# Activities:
A. In the Thirlmere pipeline text, reproduce the passage between "Two huge water" and "blog last year[i].", inclusive, swapping "hedgerows" for "hedges".
B. Answer these questions from the Thirlmere pipeline text:
(i) How many acres of woodland are being destroyed along the whole pipeline project?
(ii) In what year is the Environment Agency withdrawing the licence to extract water from Ennerdale?
(iii) What share of London's water is extracted from rivers?

# Study text:
Two huge water pipes are being dug in a vast 20-mile trench leaving a 130-foot wide scar, the width of a dual-carriageway, behind it (see photos 1 and 2). It’s part of a £300 million project to connect Thirlmere reservoir to the West Coast of Cumbria. In total along the whole pipeline project nearly 8 miles of hedgerows are being removed and 48 acres of woodland, including nearly 10 acres of ancient woodland, destroyed. It’s a project that brings negligible benefit to the Park, only wildlife destruction, and disruption to the lives of locals and the local economy. This is an update from my 1st blog last year[i].
Photo 1: Pipeline excavation in Underskiddaw
Photo 2: Diggers at work on the pipeline
The project is a big gamble with two of Britain’s most endangered wildlife species – Pearl Mussels and Vendace – at risk
The reason for the pipeline is that the Environment Agency are withdrawing the licence to extract water from Ennerdale in 2022 to protect the rare freshwater pearl mussels in it. So United Utilities have to find an alternative source of water. This alone is inexplicable since nearby Sellafield are allowed to go on extracting water.[ii]
United Utilities proposed three options back in 2013 and the one they chose has by far the biggest impact on the Lake District National Park. Amazingly the National Park Authority approved the plan, with barely a murmur of discontent. This is despite the fact that a National Park should only approve a project like this when ‘there is no practical alternative’[iii]. Perhaps most perplexing is that there is already a river (first the Greta and then the Derwent) starting and ending in the same place as the pipeline. Can’t drinking water be extracted from rivers? Of course it can. London, for example, extracts 70% of its water from rivers[iv]. So, the whole destructive, expensive pipeline mimics the existing water flow of nature, and isn’t needed.
The pipeline goes past the river courses for Derwentwater and Bassenthwaite, and any run-off from the pipeline diggings will go into the water courses that feed these two lakes. These two lakes are the only places in the entire UK that a small fish called the Vendace survives naturally. It is highly endangered too: just one notch below the Pearl Mussels in the grim league table of endangered-ness.[v] The Vendace is at risk from two main threats: phosphorus and sediments in the water[vi].

# Given records:
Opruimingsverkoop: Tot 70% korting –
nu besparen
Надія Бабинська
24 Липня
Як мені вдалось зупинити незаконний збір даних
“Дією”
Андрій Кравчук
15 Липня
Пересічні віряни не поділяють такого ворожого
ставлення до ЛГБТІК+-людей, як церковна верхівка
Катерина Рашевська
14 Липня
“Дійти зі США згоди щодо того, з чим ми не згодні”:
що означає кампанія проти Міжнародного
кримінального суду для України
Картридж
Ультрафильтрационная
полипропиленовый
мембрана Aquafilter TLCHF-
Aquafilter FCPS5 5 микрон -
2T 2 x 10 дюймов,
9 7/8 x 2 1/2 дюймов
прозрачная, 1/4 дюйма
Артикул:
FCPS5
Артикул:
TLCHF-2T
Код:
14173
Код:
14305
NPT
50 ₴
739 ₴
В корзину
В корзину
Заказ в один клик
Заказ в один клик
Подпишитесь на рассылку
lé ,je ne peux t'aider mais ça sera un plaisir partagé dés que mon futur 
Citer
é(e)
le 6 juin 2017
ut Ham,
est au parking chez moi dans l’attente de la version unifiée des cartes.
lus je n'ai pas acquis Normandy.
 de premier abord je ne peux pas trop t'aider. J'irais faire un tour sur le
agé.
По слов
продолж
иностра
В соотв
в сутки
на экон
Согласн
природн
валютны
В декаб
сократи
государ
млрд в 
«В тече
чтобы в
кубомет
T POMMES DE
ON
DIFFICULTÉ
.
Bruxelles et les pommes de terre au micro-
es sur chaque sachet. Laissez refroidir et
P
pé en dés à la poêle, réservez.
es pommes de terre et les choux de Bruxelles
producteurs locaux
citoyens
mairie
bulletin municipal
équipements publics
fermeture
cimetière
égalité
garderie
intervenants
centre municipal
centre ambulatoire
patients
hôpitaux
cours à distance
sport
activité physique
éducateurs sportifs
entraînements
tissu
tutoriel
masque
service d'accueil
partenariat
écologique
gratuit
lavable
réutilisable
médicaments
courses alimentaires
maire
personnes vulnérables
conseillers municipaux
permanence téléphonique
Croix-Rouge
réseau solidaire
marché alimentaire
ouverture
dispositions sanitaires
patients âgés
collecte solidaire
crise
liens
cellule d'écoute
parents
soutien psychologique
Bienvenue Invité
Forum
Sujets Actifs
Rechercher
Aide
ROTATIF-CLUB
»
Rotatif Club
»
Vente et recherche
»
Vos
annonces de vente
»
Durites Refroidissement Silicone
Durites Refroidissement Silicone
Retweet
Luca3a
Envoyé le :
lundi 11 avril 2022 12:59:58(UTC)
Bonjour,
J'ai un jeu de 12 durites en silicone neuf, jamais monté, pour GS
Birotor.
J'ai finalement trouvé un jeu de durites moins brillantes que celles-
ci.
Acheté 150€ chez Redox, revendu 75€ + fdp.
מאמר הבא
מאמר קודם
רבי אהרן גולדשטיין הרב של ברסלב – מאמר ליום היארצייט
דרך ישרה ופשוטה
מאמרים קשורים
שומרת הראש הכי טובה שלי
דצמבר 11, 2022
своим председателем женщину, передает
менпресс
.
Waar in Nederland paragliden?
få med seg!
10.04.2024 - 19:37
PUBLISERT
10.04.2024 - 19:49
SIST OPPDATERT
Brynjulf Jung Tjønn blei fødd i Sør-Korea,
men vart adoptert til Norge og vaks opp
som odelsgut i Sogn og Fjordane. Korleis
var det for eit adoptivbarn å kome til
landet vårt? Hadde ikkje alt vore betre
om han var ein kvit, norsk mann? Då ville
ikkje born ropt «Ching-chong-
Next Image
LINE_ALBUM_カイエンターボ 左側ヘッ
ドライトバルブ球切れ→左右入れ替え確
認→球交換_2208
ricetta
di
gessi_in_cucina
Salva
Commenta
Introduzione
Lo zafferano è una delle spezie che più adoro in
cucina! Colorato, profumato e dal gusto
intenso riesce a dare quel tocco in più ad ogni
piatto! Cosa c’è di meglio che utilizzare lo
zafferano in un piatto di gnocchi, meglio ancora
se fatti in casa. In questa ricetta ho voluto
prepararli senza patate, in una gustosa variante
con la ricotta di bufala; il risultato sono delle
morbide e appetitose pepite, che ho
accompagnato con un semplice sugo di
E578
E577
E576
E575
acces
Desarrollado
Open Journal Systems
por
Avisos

# Per-task answers:
A.
Two huge water pipes are being dug in a vast 20-mile trench leaving a 130-foot wide scar, the width of a dual-carriageway, behind it (see photos 1 and 2). It’s part of a £300 million project to connect Thirlmere reservoir to the West Coast of Cumbria. In total along the whole pipeline project nearly 8 miles of hedges are being removed and 48 acres of woodland, including nearly 10 acres of ancient woodland, destroyed. It’s a project that brings negligible benefit to the Park, only wildlife destruction, and disruption to the lives of locals and the local economy. This is an update from my 1st blog last year[i].

B.
(i) 48 acres
(ii) 2022
(iii) 70%